**Kurze Aufgabe 1:** Was geschieht laut dem OGH-Beschluss mit dem Schriftsatz der beklagten Partei vom 6. September 2022?
**Kurze Aufgabe 2:** Setze den OGH-Beschluss nach seinem letzten Satz fort.

**Vorliegender Text:**
·····

OGH 4Ob157/22z

OGH4Ob157/22z25.6.2024

Der Oberste Gerichtshof hat als Revisionsgericht durch den Vizepräsidenten Hon.‑Prof. PD Dr. Rassi als Vorsitzenden sowie den Senatspräsidenten Dr. Schwarzenbacher, die Hofrätinnen Mag. Istjan, LL.M., und Mag. Waldstätten und den Hofrat Dr. Stiefsohn als weitere Richter in der Rechtssache der klagenden Partei *, vertreten durch die Poduschka Partner Anwaltsgesellschaft mbH in Linz, gegen die beklagte Partei * GmbH & Co KG Zweigniederlassung *, vertreten durch die Pressl Endl Heinrich Bamberger Rechtsanwälte GmbH in Salzburg, wegen Wandlung eines Vertrags und Zahlung von 27.347 EUR sA, über die Revision der klagenden Partei gegen das Urteil des Oberlandesgerichts Graz als Berufungsgericht vom 16. Jänner 2020, GZ 3 R 130/19s-53, womit das Urteil des Landesgerichts für Zivilrechtssachen Graz vom 30. Juli 2019, GZ 17 Cg 59/16p-46, abgeändert wurde, den

Beschluss

gefasst:

European Case Law Identifier: ECLI:AT:OGH0002:2024:0040OB00157.22Z.0625.000

Rechtsgebiet: Zivilrecht

Fachgebiete: Konsumentenschutz und Produkthaftung, Zivilverfahrensrecht

 

Spruch:

I. Das mit Beschluss vom 30. März 2020 zu 4 Ob 40/20s bis zur Entscheidung des Gerichtshofs der Europäischen Union über den vom Obersten Gerichtshof am 17. März 2020 zu 10 Ob 44/19x gestellten Antrag auf Vorabentscheidung unterbrochene Verfahren wird fortgesetzt.

II. Der Schriftsatz der beklagten Partei vom 6. September 2022 wird zurückgewiesen.

·····

**Gespeicherte Daten:**
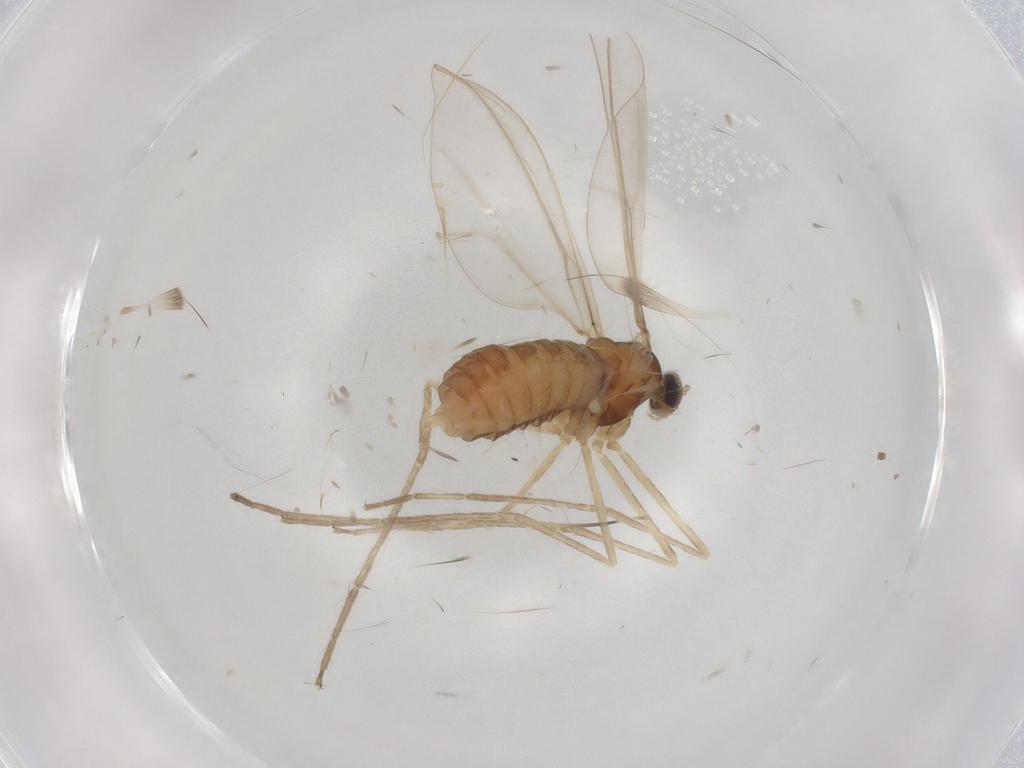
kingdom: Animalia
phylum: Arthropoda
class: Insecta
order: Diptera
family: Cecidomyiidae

·····

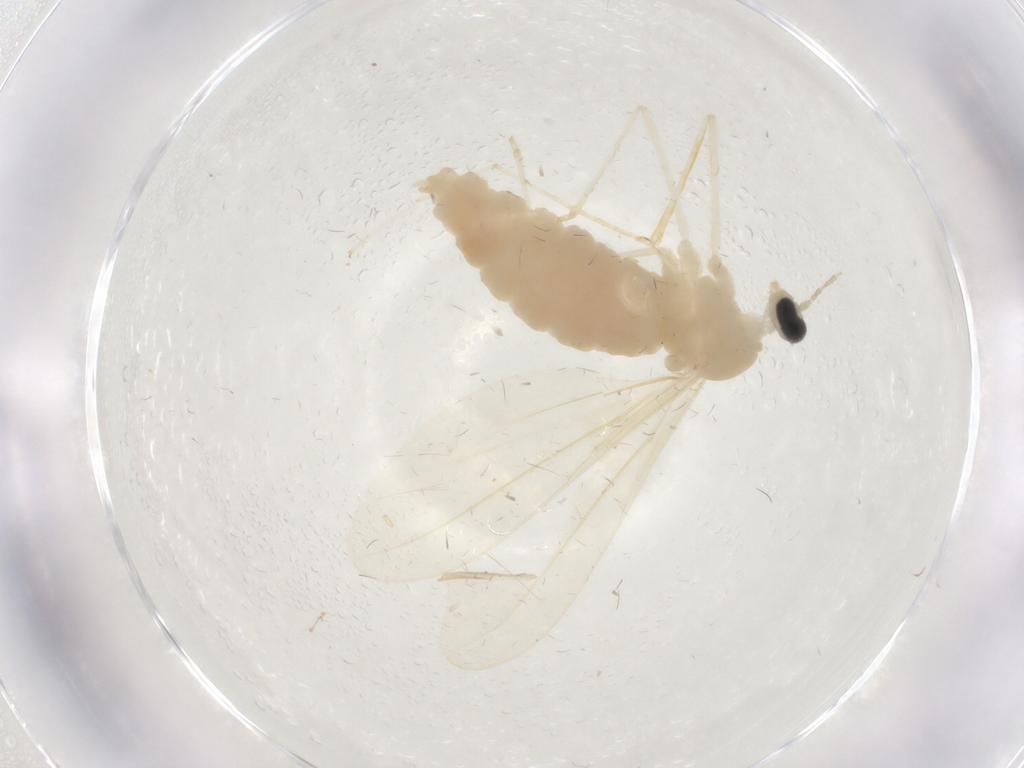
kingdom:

·····

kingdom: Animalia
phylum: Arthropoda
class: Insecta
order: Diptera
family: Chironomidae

·····

**Richtige Antwort 1:** Er wird zurückgewiesen.

**Richtige Antwort 2:**
III. 

1. Die Revision wird zurückgewiesen, soweit sie sich gegen die Abweisung von 5.642,58 EUR samt 4 % Zinsen seit 4. Oktober 2012 richtet.

2. Im Übrigen wird der Revision Folge gegeben.

Die Entscheidungen der Vorinstanzen werden – soweit das Urteil des Erstgerichts noch nicht in Rechtskraft erwachsen ist – aufgehoben und die Rechtssache an das Erstgericht zur neuerlichen Entscheidung nach Verfahrensergänzung zurückverwiesen.

Die Kosten des Revisionsverfahrens sind weitere Verfahrenskosten.

 

Begründung:

Rechtliche Beurteilung

Zu I.

[1] Der Senat hat das vorliegende Revisionsverfahren bis zur Entscheidung des Gerichtshofs der Europäischen Union (EuGH) über den vom Obersten Gerichtshof zu 10 Ob 44/19x gestellten Antrag nach Art 267 AEUV unterbrochen und angeordnet, dass das Verfahren nach Einlangen der Vorabentscheidung von Amts wegen fortgesetzt wird.

[2] Die Entscheidung des EuGH vom 14. 7. 2022, C‑145/20 , Porsche Inter Auto und Volkswagen, liegt mittlerweile vor. Das Revisionsverfahren ist daher fortzusetzen.

Zu II.

[3] Jeder Partei steht nur eine einzige Rechtsmittelschrift oder Rechtsmittelgegenschrift zu. Weitere Nachträge oder Ergänzungen sind unzulässig.

[4] Der nach Erstattung der Revisionsbeantwortung vom 21. 2. 2020 eingebrachte weitere Schriftsatz der Beklagten vom 6. 9. 2022 ist daher zurückzuweisen (RS0041666; RS0100170 [T2]).

Zu III.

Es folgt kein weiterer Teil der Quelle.